Synthesis, analysis and characterization of nitrogen/sulfur co-doped activated carbon for high-performance all-printed flexible supercapacitor

Achieving more effective nitrogen/sulfur (N/S) co-doping activated carbon (AC) with superior specific surface area and pseudocapacitive properties remains challenging.
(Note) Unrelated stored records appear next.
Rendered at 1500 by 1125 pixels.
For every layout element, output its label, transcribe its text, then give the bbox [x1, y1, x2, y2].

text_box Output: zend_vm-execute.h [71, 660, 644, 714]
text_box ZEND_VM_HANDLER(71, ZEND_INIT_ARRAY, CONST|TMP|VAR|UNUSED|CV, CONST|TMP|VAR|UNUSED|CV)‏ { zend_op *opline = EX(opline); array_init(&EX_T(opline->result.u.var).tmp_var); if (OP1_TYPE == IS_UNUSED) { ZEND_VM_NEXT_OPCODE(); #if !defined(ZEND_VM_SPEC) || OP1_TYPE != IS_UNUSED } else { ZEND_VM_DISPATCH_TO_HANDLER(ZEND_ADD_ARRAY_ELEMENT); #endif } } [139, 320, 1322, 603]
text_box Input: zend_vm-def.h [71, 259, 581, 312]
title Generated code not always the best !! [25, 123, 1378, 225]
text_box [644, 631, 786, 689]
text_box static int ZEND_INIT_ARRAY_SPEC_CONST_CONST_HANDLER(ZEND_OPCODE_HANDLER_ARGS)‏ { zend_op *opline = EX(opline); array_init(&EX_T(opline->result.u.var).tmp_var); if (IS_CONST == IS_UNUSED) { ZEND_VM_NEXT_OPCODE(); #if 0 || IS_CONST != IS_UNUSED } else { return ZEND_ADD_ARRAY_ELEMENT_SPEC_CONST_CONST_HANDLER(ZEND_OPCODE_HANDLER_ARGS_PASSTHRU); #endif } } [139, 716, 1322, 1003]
Herein, a simple hydrogen peroxide preprocessing of commercial AC has been demonstrated to dramatically promote the co-doping of N/S into AC. The N/S co-doped AC with hydrogen peroxide preprocessing (N/S-HAC) exhibits >2-fold increase in specific capacitance and exceptional rate capability (70 % capacitance retention from 0.5 A g(-1) to 100 A g(-1)) relative to the pristine commercial AC. Systematic experiments and characterizations reveal the significantly enhanced capacitive performances of N/S-HAC can be attributed to the etching-induced pore expansion and high-concentration N/S co-doping incorporated pseudocapacitance. Furthermore, an all-printed N/S-HAC based flexible supercapacitor is fabricated by a facile screen-printing technique and shows an outstanding areal capacitance of 100 mF cm(-2), energy and power density of 0.027 mWh cm(-2) and 28 mW cm(-2), respectively, as well as ultrahigh stability (90 % capacitance retention after 20,000 cycles at 10 mA cm(-2)). These results are superior to most of carbon-based flexible supercapacitors and even better than some pseudocapacitive materials. In addition, the printed flexible supercapacitor maintains stable capacitance after 1000 bending cycles, even when bent to different angles (45 degrees, 90 degrees, 135 degrees, and 180 degrees), indicating the excellent flexibility. Additionally, the packaged flexible supercapacitor arrays integrating multiple supercapacitors solidly light up LEDs, even during dynamic bending. This work opens a promising prospect for the development of carbon-based flexible supercapacitors with both outstanding power and energy density, remarkable stability, and excellent flexibility.